I am analogous to an Italian Chef who adores cooking — but who has never tasted a meatball. I consider myself a fundraising professional, but I have never participated in an event with a fundraising minimum. Sure, I’ve walked and biked to raise money for charities, but I’ve always shied away from committing to a nonprofit event that required a fundraising minimum.

I’ve decided this is the year that I’m making it happen (gulp). I’ve already registered for my event of choice. I’m walking the Susan G. Komen 3-Day for the Cure. I will walk 60 miles and raise $2300 to help find a cure for breast cancer. Full disclosure – I work on this event in my professional life. Another full disclosure – I love the 3-Day for the Cure. It’s a great event for an amazing nonprofit with a critical mission.

Having chosen an event has made me a little less nervous. At least I know the challenge I’m facing. I also recognize that my friends and family will be monumentally impressed that I’m walking 60 miles. Let’s just say I’m not an endurance athlete (or an athlete at all). I do like to walk, but I generally keep it under two miles at a time. So telling the people in my life that I’m taking on such a huge challenge will hopefully encourage them to respond in a big way.

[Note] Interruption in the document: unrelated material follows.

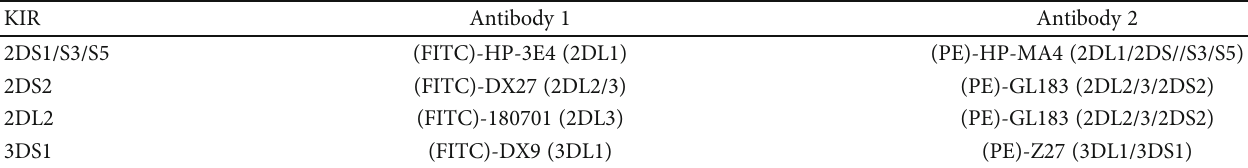
Table 3: Antibody combinations used to determine the expression of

So far I’ve had a great response. I’ve raised about half of my $2300 minimum. These donations have come from my co-workers, family and friends. I have truly been overwhelmed by their generosity. A month ago when I began fundraising, I would not have guessed that I would already be half-way to my goal. I am really proud of what I’ve accomplished so far, and as a fundraising professional it’s been a fantastic experience to see how fundraising theory plays out in the real world.

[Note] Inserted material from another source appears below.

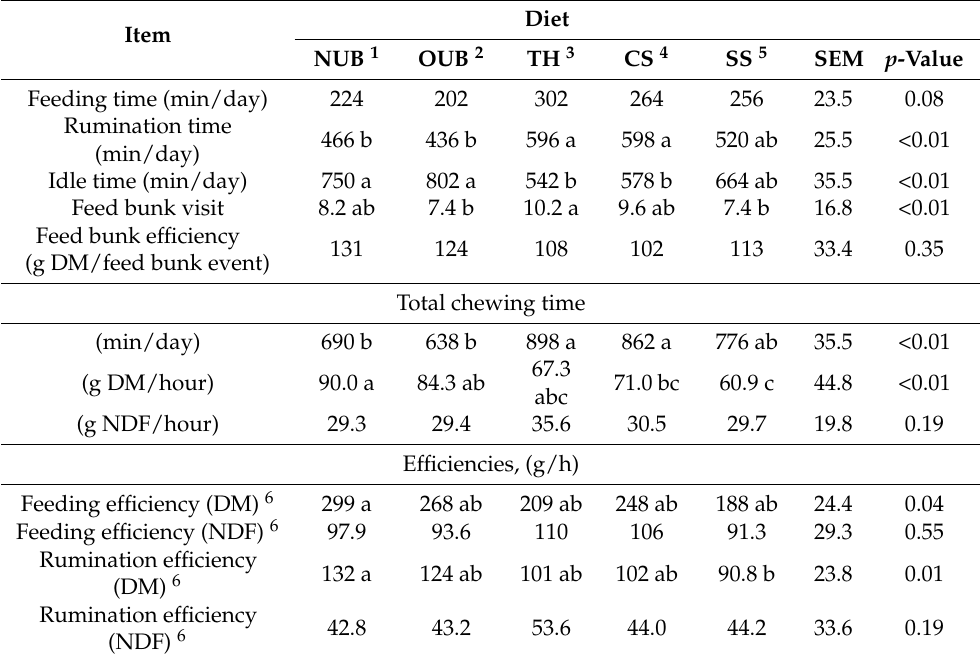
Table 4. Ingestive behavior for sheep fed different roughages.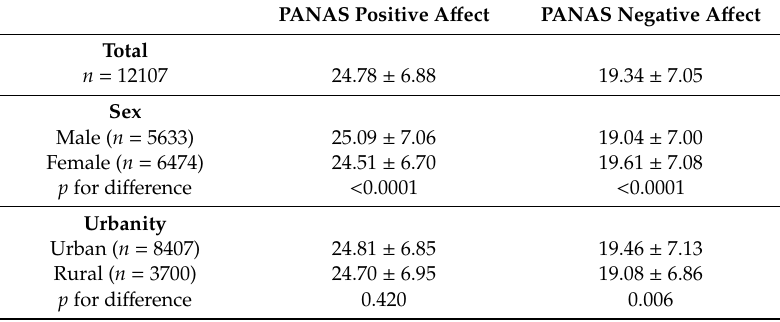
Table 3. Changes in the Positive and Negative Affect Schedule (PANAS) in Chinese residents aged 18 years and over during home quarantine induced by COVID-19, 2020.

Here are a few tips I’ve found helpful:

1. Plan ahead. Don’t ask every person you know to donate $5 if that will only get you to $500. Make a list of who you’ll ask and how much you’ll ask for from each person or group of people. Don’t limit yourself to monetary donations. People who aren’t in a position to give money may be willing to help in other ways. Perhaps he or she can donate time for a car wash or clean out his or her garage to donate items to a yard sale.

2. Make it easy. Present your request in a way that makes sense to each donor. Don’t send an email to your grandmother if she is still using a dial-up internet connection. Likewise, avoid sending a letter in the mail to your 25 year-old niece who is always on her iPhone.

3. Timing is key. Most online gifts are made during work hours when potential donors are at their computers, so don’t wait for the weekend to send out an email to co-workers asking for a donation. In my personal experience, I have found that Fridays are a good day to send out email solicitations. People are in a good mood and may be feeling more generous than usual. Also, consider sending out your request on the day that your co-workers are paid. They may be more willing to donate when their wallets are full.

I’ve finally tasted the meatballs — and they are delicious. I can’t believe that I waited so long.